#### Text:
____________

What makes OxiMail different

OxiMail is built from scratch around a few firm principles. They are design choices, not marketing claims.

JMAP-first

JMAP (RFC 8620 and RFC 8621) is the modern successor to IMAP: a single HTTPS/JSON protocol with batched requests, efficient change tracking, and push. OxiMail treats JMAP as the native protocol and exposes mail, calendar, contacts, tasks, files, sharing, and chat through it. The traditional protocols (IMAP, CalDAV, CardDAV, ManageSieve) are translated onto the same JMAP-backed storage, so existing clients keep working.

Fail-loud

OxiMail never fails silently. An invalid object ID returns a notFound entry, never an empty array that hides the error. An accepted email is always delivered somewhere or explicitly rejected, never quietly dropped. Errors are surfaced, logged, and returned to the caller. This is the single most important rule in the codebase.

No sidecars

A conventional mail stack is a constellation of services: Postfix, Dovecot, nginx, an external fail2ban, ClamAV, an anti-spam daemon. OxiMail collapses every one of those into the same binary, each as a Rust crate. There is no external daemon to install, secure, or keep in sync. The SMTP server, the IMAP/CalDAV/CardDAV gateways, the rate limiter, the ban logic, and the anti-spam pipeline all live in the one process.

Open and auditable

OxiMail is AGPL-3.0-or-later and built on open standards (RFCs and public IETF drafts). The code is inspectable by anyone, and there is no proprietary lock-in: your data lives in documented formats and travels over documented protocols.

Who runs OxiMail

OxiMail is for operators who want to keep control of their own mail and collaboration data: self-hosters, institutions, and regional operators. The operator runs the server on their own infrastructure and holds their own keys. There is no third party between the operator and the data.

____________

#### Tasks to carry out:
A. Translate into French this sentence from the OxiMail overview above: "There is no external daemon to install, secure, or keep in sync."
B. Answer these questions from the OxiMail overview above, labeling each answer to match:
(i) Which two RFCs define JMAP?
(ii) What does OxiMail return for an invalid object ID?
(iii) Under what license is OxiMail released?
C. Write a continuation of the OxiMail overview above, picking up after its final sentence.

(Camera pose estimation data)
____________

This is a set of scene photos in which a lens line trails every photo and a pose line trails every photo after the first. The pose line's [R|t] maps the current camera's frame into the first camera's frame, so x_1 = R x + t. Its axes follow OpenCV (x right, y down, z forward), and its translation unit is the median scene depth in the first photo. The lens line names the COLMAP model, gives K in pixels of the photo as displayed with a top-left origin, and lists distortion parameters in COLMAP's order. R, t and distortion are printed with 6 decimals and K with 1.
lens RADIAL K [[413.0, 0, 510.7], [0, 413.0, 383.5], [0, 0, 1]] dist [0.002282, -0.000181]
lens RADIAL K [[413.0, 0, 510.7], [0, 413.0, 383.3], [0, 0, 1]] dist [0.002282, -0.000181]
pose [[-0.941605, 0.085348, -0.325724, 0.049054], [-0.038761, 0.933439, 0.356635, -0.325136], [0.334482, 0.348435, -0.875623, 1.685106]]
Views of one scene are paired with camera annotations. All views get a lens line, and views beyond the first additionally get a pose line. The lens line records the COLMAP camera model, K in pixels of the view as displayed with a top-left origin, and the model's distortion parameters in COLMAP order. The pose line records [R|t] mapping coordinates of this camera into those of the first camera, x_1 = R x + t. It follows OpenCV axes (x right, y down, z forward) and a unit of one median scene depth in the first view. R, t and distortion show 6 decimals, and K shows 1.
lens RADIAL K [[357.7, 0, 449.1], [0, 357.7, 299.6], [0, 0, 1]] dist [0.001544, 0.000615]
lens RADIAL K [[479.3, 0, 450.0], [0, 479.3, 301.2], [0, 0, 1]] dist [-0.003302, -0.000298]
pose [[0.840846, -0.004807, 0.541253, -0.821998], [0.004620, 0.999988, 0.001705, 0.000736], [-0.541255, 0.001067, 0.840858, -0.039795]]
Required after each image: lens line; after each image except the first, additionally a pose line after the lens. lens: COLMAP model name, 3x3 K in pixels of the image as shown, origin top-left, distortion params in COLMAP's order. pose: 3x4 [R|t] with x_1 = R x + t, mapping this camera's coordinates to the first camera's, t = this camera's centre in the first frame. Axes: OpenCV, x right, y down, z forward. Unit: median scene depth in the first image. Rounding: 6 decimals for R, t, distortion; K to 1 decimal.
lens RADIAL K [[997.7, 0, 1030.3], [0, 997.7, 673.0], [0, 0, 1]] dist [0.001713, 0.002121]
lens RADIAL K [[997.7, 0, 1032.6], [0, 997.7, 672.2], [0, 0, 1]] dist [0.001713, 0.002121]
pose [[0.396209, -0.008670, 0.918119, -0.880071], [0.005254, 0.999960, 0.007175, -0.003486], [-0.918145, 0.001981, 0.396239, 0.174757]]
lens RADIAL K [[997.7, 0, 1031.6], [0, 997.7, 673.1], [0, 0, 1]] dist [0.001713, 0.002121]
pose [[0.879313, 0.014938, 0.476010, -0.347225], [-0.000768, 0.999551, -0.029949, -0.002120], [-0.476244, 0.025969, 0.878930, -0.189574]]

____________

#### Your written answers:
A. Il n'y a aucun démon externe à installer, à sécuriser ou à maintenir synchronisé.

B.
(i) RFC 8620 and RFC 8621.
(ii) A notFound entry.
(iii) AGPL-3.0-or-later.

C.
What this manual covers

This is the manual for the OxiMail server. It documents the protocols the server speaks, how to administer it, and the JMAP API you can build against.
The OxiMail workspace (the web client) is a separate product and is out of scope here. This manual stops at the server: its protocols, its administration, and its API. Because the API is open, anyone can build a client against the documented JMAP methods.
The manual is organised into three tracks:

Operator Manual

Run it. Installation, mail and SMTP, storage, authentication and security, anti-spam, groupware, encryption at rest, multi-tenancy, TLS, migration, and day-to-day operations.

Developer / JMAP API

Build on it. The JMAP Core session and dispatch model, the method surfaces for mail, calendar, contacts, tasks, files, sharing, and chat, and the admin REST API.

Architecture Reference

Understand it. How the binary is structured crate by crate, the request paths, and the storage model.

A note on accuracy

This manual describes what the server actually does today, on the current v0.30.0 line. It does not present planned or experimental work as if it already shipped. Anything that is designed but not yet implemented is marked explicitly as planned. If a page says a feature exists, the server does it.